== Material provided ==
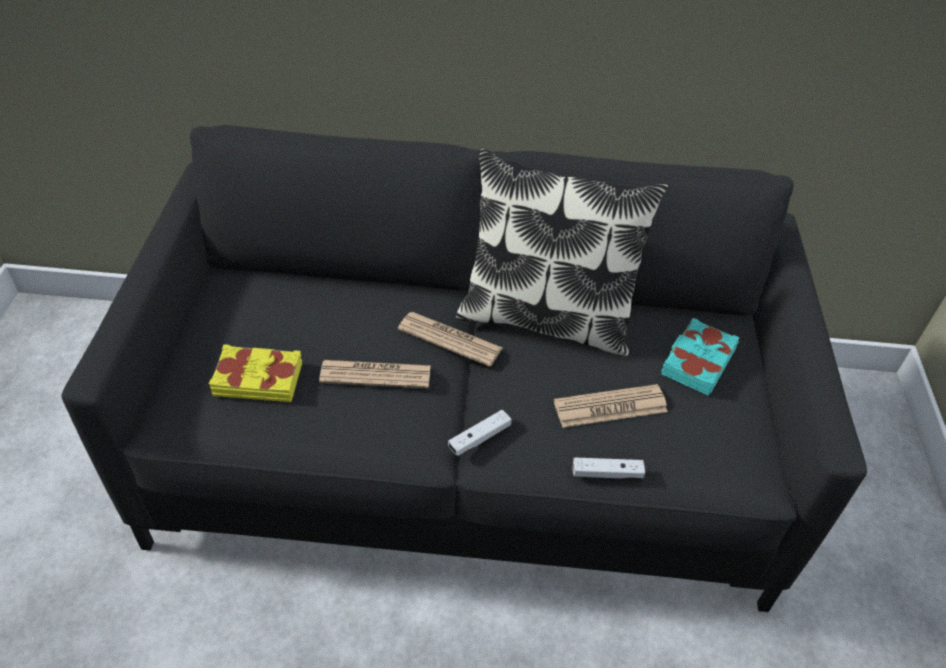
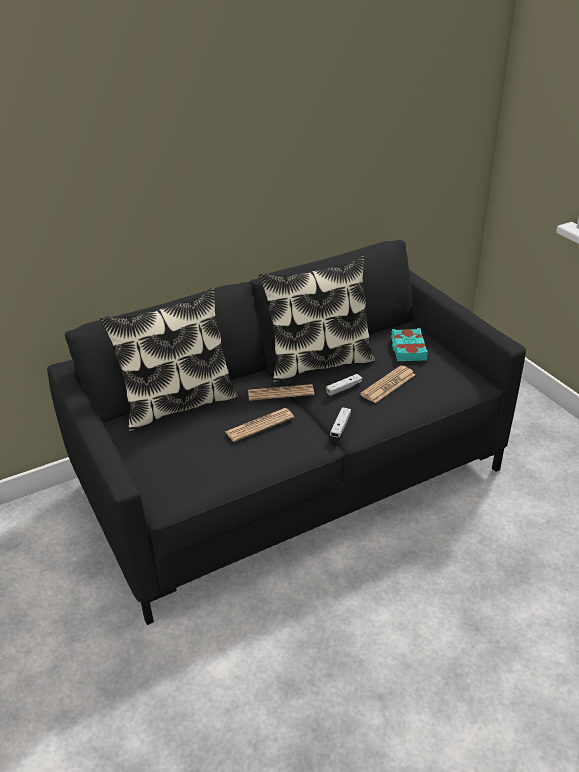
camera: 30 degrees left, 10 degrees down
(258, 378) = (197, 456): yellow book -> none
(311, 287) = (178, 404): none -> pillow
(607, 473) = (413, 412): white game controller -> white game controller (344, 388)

== Work task ==
Set down the material above as is, without any pictures.

== Written solution ==
camera: 30 degrees left, 10 degrees down
(258, 378) = (197, 456): yellow book -> none
(311, 287) = (178, 404): none -> pillow
(607, 473) = (413, 412): white game controller -> white game controller (344, 388)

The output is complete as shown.